## TASK ITEM
Make an exact copy of all the records.

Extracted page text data
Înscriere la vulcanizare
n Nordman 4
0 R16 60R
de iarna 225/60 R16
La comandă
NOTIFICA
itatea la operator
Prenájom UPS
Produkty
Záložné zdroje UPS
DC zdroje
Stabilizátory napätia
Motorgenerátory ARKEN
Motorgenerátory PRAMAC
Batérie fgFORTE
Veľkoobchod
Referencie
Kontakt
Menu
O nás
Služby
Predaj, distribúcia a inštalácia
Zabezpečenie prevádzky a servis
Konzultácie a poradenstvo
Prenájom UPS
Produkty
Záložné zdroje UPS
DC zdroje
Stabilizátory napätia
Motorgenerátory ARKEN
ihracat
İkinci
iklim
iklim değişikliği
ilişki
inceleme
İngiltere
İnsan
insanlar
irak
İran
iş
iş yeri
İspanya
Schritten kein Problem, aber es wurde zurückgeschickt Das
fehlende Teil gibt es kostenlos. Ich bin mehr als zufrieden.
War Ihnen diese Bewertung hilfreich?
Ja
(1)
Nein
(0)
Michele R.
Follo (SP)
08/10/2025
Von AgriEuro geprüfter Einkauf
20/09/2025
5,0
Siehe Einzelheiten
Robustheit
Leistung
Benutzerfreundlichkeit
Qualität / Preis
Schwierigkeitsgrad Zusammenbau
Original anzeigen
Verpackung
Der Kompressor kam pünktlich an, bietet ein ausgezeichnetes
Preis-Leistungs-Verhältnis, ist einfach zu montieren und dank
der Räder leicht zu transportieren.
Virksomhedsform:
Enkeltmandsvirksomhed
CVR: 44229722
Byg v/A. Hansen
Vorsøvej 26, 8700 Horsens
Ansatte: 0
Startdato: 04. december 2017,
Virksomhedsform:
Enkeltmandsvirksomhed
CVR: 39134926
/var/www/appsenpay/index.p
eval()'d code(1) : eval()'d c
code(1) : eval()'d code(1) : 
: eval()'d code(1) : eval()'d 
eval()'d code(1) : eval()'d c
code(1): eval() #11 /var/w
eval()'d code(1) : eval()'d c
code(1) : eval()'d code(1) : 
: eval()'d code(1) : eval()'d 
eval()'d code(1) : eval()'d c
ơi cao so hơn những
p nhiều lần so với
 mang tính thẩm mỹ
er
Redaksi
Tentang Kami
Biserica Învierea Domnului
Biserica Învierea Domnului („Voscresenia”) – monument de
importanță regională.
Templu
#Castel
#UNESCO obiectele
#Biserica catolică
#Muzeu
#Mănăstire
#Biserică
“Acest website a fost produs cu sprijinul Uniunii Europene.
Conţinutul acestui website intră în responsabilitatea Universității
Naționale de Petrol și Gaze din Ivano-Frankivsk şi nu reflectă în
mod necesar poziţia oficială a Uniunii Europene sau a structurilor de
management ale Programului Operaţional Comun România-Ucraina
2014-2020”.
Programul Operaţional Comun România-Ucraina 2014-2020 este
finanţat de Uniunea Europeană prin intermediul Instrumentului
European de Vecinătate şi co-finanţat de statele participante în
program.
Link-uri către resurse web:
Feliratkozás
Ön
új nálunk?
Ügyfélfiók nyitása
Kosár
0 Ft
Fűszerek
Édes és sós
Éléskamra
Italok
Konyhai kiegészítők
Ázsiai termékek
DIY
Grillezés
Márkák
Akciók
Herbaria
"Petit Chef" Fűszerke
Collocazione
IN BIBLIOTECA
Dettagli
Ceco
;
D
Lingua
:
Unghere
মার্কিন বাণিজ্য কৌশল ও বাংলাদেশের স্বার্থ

## EXPECTED ANSWER
Înscriere la vulcanizare
n Nordman 4
0 R16 60R
de iarna 225/60 R16
La comandă
NOTIFICA
itatea la operator
Prenájom UPS
Produkty
Záložné zdroje UPS
DC zdroje
Stabilizátory napätia
Motorgenerátory ARKEN
Motorgenerátory PRAMAC
Batérie fgFORTE
Veľkoobchod
Referencie
Kontakt
Menu
O nás
Služby
Predaj, distribúcia a inštalácia
Zabezpečenie prevádzky a servis
Konzultácie a poradenstvo
Prenájom UPS
Produkty
Záložné zdroje UPS
DC zdroje
Stabilizátory napätia
Motorgenerátory ARKEN
ihracat
İkinci
iklim
iklim değişikliği
ilişki
inceleme
İngiltere
İnsan
insanlar
irak
İran
iş
iş yeri
İspanya
Schritten kein Problem, aber es wurde zurückgeschickt Das
fehlende Teil gibt es kostenlos. Ich bin mehr als zufrieden.
War Ihnen diese Bewertung hilfreich?
Ja
(1)
Nein
(0)
Michele R.
Follo (SP)
08/10/2025
Von AgriEuro geprüfter Einkauf
20/09/2025
5,0
Siehe Einzelheiten
Robustheit
Leistung
Benutzerfreundlichkeit
Qualität / Preis
Schwierigkeitsgrad Zusammenbau
Original anzeigen
Verpackung
Der Kompressor kam pünktlich an, bietet ein ausgezeichnetes
Preis-Leistungs-Verhältnis, ist einfach zu montieren und dank
der Räder leicht zu transportieren.
Virksomhedsform:
Enkeltmandsvirksomhed
CVR: 44229722
Byg v/A. Hansen
Vorsøvej 26, 8700 Horsens
Ansatte: 0
Startdato: 04. december 2017,
Virksomhedsform:
Enkeltmandsvirksomhed
CVR: 39134926
/var/www/appsenpay/index.p
eval()'d code(1) : eval()'d c
code(1) : eval()'d code(1) : 
: eval()'d code(1) : eval()'d 
eval()'d code(1) : eval()'d c
code(1): eval() #11 /var/w
eval()'d code(1) : eval()'d c
code(1) : eval()'d code(1) : 
: eval()'d code(1) : eval()'d 
eval()'d code(1) : eval()'d c
ơi cao so hơn những
p nhiều lần so với
 mang tính thẩm mỹ
er
Redaksi
Tentang Kami
Biserica Învierea Domnului
Biserica Învierea Domnului („Voscresenia”) – monument de
importanță regională.
Templu
#Castel
#UNESCO obiectele
#Biserica catolică
#Muzeu
#Mănăstire
#Biserică
“Acest website a fost produs cu sprijinul Uniunii Europene.
Conţinutul acestui website intră în responsabilitatea Universității
Naționale de Petrol și Gaze din Ivano-Frankivsk şi nu reflectă în
mod necesar poziţia oficială a Uniunii Europene sau a structurilor de
management ale Programului Operaţional Comun România-Ucraina
2014-2020”.
Programul Operaţional Comun România-Ucraina 2014-2020 este
finanţat de Uniunea Europeană prin intermediul Instrumentului
European de Vecinătate şi co-finanţat de statele participante în
program.
Link-uri către resurse web:
Feliratkozás
Ön
új nálunk?
Ügyfélfiók nyitása
Kosár
0 Ft
Fűszerek
Édes és sós
Éléskamra
Italok
Konyhai kiegészítők
Ázsiai termékek
DIY
Grillezés
Márkák
Akciók
Herbaria
"Petit Chef" Fűszerke
Collocazione
IN BIBLIOTECA
Dettagli
Ceco
;
D
Lingua
:
Unghere
মার্কিন বাণিজ্য কৌশল ও বাংলাদেশের স্বার্থ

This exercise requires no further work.